During that time I also took my second gel pack and made sure to ask at the water station that it was water that I was taking. They confirmed such and that's when I figured it was just the water with the gel pack that made that odd taste but I was expecting it this time so it was all good. That was about kilometer 14 or 15.

At km 16 it was time to run my race. It was my plan to run my hardest for the last 5.  Having past the 16 marker, I began to increase my turnover pace and it felt good. I began to look ahead and try to dial people in to chase. For me this is a great motivator. You can't always catch people but it creates a drive to go faster.

From that point on, I do not believe anyone passed me. Interestingly though, shortly before the 16 km mark, a man that I estimate was about 275lbs (looked like an offense lineman) passed me. I had passed him earlier and he was with a couple of friends and was running what seemed to be 10's and 1's. This is the person I chose to chase. He was about 100-150m ahead of me when I started my run for the finish.
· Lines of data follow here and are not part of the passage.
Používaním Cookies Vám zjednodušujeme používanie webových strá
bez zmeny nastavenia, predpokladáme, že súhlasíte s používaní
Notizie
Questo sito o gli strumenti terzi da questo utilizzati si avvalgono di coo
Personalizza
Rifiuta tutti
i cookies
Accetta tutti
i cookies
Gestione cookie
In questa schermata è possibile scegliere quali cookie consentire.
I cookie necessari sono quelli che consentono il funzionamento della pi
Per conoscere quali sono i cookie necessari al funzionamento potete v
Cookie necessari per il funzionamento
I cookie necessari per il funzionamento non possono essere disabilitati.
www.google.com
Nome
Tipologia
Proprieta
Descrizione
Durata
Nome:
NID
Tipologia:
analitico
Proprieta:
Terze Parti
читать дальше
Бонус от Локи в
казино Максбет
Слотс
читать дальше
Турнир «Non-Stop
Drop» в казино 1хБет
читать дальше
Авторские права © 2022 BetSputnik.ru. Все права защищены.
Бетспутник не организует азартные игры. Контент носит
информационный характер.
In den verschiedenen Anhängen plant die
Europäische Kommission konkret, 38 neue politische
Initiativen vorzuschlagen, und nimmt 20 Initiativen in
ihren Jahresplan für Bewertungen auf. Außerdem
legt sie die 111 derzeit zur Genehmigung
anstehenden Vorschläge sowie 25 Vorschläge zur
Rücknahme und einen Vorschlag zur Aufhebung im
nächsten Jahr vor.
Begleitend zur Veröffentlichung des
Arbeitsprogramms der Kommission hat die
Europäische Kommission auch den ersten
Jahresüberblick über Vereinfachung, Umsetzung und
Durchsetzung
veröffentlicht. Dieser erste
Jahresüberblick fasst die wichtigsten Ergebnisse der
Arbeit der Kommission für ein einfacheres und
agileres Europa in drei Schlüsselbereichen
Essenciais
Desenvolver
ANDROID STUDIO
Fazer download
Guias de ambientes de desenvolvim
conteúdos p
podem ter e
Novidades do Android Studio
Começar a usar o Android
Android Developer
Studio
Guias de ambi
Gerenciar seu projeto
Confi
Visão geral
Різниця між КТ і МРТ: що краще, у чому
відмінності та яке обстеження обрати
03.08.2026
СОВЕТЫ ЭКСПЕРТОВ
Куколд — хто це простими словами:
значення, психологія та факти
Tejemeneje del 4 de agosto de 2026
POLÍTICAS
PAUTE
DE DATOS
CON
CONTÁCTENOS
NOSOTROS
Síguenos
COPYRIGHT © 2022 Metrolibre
Every time he stopped for his walking portion I would catch him a little but when he began to run, the gap went back to what it was. He was amazing and during this time I passed many people but not him. Gradually I lost sight of him, it must have around the 19k mark. He must have decided to run the remaining km's and not walk. It was amazing, he brought me along with him but had another gear and pulled away. This confirms that healthy people come in all sizes in my opinion.

I finished the race pushing as hard as I could, passing and out of breath. My last km was my strongest and relatively pain free (just exhaustion). I am proud of that finish and now have a better understanding of "running your race." I believe I ran the best I possibly could have.

Here is a picture of me taken crossing the finish line by our local newspaper  As you can see there was a young lady that must have been passing many behind me and caught me right at the finish. She recently swam one of the great lakes (Ontario I think) and I thought it was funny that I got into her picture.

 Here are my spits for the last half.


My chip time was 2:16:41 for a pace of 6:27 per km. As I said in part one, my hope was for a 2:30 marathon and at best a 2:20. Expectations were surpassed and with little stress. I believe my race was prepared, planned and followed. All that training was worth it to know I ran my best and can positively say I enjoyed every step.

I leave you with a final picture of me staying warm at the finish at the Road2Hope Marathon, Hamilton 2012.